KURT COBAIN : MONTAGE OF HECK
Ce week-end, les fans de punk rocks ont sortis leurs vieux t-shirts de Nirvana et leur meilleur look grunge, et se sont rués à Hot Docs pour saluer leur idole, Kurt Cobain. Le film de Brett Morgen s’impose comme étant le meilleur portrait du musicien à ce jour. Ayant mis la main sur les archives personnelles de Cobain et de sa famille, le cinéaste amalgame archives vidéo et super 8, carnets de notes et journaux intimes, dessins, enregistrements audio… Des images de Kurt enfant lors de ses premiers anniversaires. Ses dessins qui passent de l’innocence à la plus grande noirceur. Les mots d’amour laissés à sa première copine. Des vidéos intimes tirés de la vie de famille de Cobain avec Courtney Love, avant et après la naissance de Frances Bean, avec ou sans l’ombre de l’héroïne…
Au cœur de tout ça, des cassettes, des enregistrements faits par Cobain pré-gloire ; des expérimentations avec les sons, la musique et la voix. Sur des images d’animation réinventant le quotidien d’un jeune Kurt, il nous raconte lui-même ses premières intentions suicidaires, et crée des ambiances sonores fortes, troublantes et magnétiques. C’est d’ailleurs un film à voir en cinéma, pour l’immersion auditive complète.
Quelques entrevues avec les parents de l’artiste et avec Courtney Love ponctuent bien le film et lui donne une perspective extérieure, mais la force de Montage of Heck est intérieure et générée par ce que Cobain a lui-même laissé derrière. On ne s’intéresse que très peu aux entrevues qu’il a données et où il était de toute façon habituellement apathique. On ne passe pas tout notre temps sur scène sur lui, on ne glorifie pas la rock star culte qu’il était devenue. Au contraire. Une fois entré dans Montage of Heck, voir Kurt Cobain devant une foule devient teinté d’une grande tristesse, d’un grand désarroi. On ne peut plus jamais ne pas voir ce mal-être qui a eu raison de lui, même – ou plutôt, surtout – devant ces foules qui l’adulent…

 

PINOCCHIO
La québécoise André-Line Beauparlant est de retour à Hot Docs où elle a déjà deux fois été couronnée du prix de la meilleure réalisation, d’abord en 2002 pour Trois princesses pour Roland puis en 2005 avec Petit Jésus.

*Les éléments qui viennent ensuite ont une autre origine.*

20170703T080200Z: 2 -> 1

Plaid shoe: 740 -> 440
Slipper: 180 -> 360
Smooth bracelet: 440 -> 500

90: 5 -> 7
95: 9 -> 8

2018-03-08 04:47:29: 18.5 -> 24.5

Si les deux précédents relataient déjà des histoires familiales, Pinocchio déplace le regard vers l’autre frère de Beauparlant, Éric, un homme qui aime lui-même se décrire comme étant un bum, un vagabond, un homme qui vit au fil des opportunités. Parcourant le monde en travaillant sur des bateaux marchands (ou pas), Éric à le mensonge facile. Sa famille peine à garder sa trace et reçoit surtout de ses nouvelles quand il a besoin d’argent. Quand son frère se retrouve finalement dans une prison brésilienne pour des charges mystérieuses, la réalisatrice tente de démêler les fils et de trouver la vérité.

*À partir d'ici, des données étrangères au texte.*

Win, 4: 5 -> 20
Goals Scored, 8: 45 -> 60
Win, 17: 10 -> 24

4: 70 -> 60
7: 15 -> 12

Éric est charismatique. Au fil de ses histoires, le spectateur se laisse charmer, se laisse prendre au piège. Et quand on pense le connaître, quand – comme ses proches – on pense voir à travers ses demi vérités, on est aussitôt trahis. Éric le dit sans ambages, sa vocation d’arnaqueur fait peut-être de lui un genre de sociopathe…
Entre un attachement fraternel profond pour l’homme qui a grandi à ses côtés et un découragement devant ses frasques et ses abus de confiance, Beauparlant donne une chance à son frère tout en tentant de le démasquer. Notre fusion avec la cinéaste se fait avec facilité, on se laisse rapidement aller dans son sillage et sa quête – toute personnelle soit-elle – devient en quelque sorte la notre. Pinocchio est film hautement empathique et la candeur et la sincérité de la réalisatrice compense pour les agissements douteux de son sujet, résultant en un film attachant et palpitant.